▶
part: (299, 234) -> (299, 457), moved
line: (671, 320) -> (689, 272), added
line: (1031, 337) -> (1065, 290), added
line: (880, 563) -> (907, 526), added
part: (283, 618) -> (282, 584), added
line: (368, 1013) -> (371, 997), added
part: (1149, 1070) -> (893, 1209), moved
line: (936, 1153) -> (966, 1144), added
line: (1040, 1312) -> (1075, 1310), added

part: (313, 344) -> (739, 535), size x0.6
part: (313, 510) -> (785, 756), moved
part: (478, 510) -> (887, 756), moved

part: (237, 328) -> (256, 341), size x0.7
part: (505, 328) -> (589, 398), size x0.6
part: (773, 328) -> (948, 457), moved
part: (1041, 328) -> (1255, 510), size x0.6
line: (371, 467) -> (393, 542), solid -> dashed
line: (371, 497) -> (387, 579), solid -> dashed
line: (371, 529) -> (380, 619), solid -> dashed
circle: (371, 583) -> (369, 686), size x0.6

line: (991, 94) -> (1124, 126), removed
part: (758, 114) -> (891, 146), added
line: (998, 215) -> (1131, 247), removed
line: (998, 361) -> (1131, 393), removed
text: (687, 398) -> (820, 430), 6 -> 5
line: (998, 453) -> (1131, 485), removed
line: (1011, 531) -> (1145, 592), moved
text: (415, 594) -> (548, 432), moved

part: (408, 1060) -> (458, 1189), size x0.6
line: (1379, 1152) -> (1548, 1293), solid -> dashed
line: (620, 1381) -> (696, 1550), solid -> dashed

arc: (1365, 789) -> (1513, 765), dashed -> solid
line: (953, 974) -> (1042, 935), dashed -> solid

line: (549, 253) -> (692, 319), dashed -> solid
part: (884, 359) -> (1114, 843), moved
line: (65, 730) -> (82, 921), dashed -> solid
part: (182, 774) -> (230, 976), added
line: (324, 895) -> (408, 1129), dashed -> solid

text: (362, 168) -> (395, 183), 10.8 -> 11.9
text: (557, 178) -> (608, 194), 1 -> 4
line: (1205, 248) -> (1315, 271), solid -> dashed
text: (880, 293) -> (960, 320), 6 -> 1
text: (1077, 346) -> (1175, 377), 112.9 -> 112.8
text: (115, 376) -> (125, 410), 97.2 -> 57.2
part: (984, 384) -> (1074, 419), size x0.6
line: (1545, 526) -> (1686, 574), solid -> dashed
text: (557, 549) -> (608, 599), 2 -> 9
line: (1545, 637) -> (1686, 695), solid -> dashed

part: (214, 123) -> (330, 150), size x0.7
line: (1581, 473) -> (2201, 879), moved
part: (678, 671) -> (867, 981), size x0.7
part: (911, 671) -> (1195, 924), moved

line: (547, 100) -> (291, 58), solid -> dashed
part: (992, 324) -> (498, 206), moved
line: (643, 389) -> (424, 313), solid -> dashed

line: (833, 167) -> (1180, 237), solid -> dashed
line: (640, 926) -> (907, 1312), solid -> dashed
◀
#### Exercise details:
The entries are to be retyped in full, with no alteration.

#### Result of this task:
part: (299, 234) -> (299, 457), moved
line: (671, 320) -> (689, 272), added
line: (1031, 337) -> (1065, 290), added
line: (880, 563) -> (907, 526), added
part: (283, 618) -> (282, 584), added
line: (368, 1013) -> (371, 997), added
part: (1149, 1070) -> (893, 1209), moved
line: (936, 1153) -> (966, 1144), added
line: (1040, 1312) -> (1075, 1310), added

part: (313, 344) -> (739, 535), size x0.6
part: (313, 510) -> (785, 756), moved
part: (478, 510) -> (887, 756), moved

part: (237, 328) -> (256, 341), size x0.7
part: (505, 328) -> (589, 398), size x0.6
part: (773, 328) -> (948, 457), moved
part: (1041, 328) -> (1255, 510), size x0.6
line: (371, 467) -> (393, 542), solid -> dashed
line: (371, 497) -> (387, 579), solid -> dashed
line: (371, 529) -> (380, 619), solid -> dashed
circle: (371, 583) -> (369, 686), size x0.6

line: (991, 94) -> (1124, 126), removed
part: (758, 114) -> (891, 146), added
line: (998, 215) -> (1131, 247), removed
line: (998, 361) -> (1131, 393), removed
text: (687, 398) -> (820, 430), 6 -> 5
line: (998, 453) -> (1131, 485), removed
line: (1011, 531) -> (1145, 592), moved
text: (415, 594) -> (548, 432), moved

part: (408, 1060) -> (458, 1189), size x0.6
line: (1379, 1152) -> (1548, 1293), solid -> dashed
line: (620, 1381) -> (696, 1550), solid -> dashed

arc: (1365, 789) -> (1513, 765), dashed -> solid
line: (953, 974) -> (1042, 935), dashed -> solid

line: (549, 253) -> (692, 319), dashed -> solid
part: (884, 359) -> (1114, 843), moved
line: (65, 730) -> (82, 921), dashed -> solid
part: (182, 774) -> (230, 976), added
line: (324, 895) -> (408, 1129), dashed -> solid

text: (362, 168) -> (395, 183), 10.8 -> 11.9
text: (557, 178) -> (608, 194), 1 -> 4
line: (1205, 248) -> (1315, 271), solid -> dashed
text: (880, 293) -> (960, 320), 6 -> 1
text: (1077, 346) -> (1175, 377), 112.9 -> 112.8
text: (115, 376) -> (125, 410), 97.2 -> 57.2
part: (984, 384) -> (1074, 419), size x0.6
line: (1545, 526) -> (1686, 574), solid -> dashed
text: (557, 549) -> (608, 599), 2 -> 9
line: (1545, 637) -> (1686, 695), solid -> dashed

part: (214, 123) -> (330, 150), size x0.7
line: (1581, 473) -> (2201, 879), moved
part: (678, 671) -> (867, 981), size x0.7
part: (911, 671) -> (1195, 924), moved

line: (547, 100) -> (291, 58), solid -> dashed
part: (992, 324) -> (498, 206), moved
line: (643, 389) -> (424, 313), solid -> dashed

line: (833, 167) -> (1180, 237), solid -> dashed
line: (640, 926) -> (907, 1312), solid -> dashed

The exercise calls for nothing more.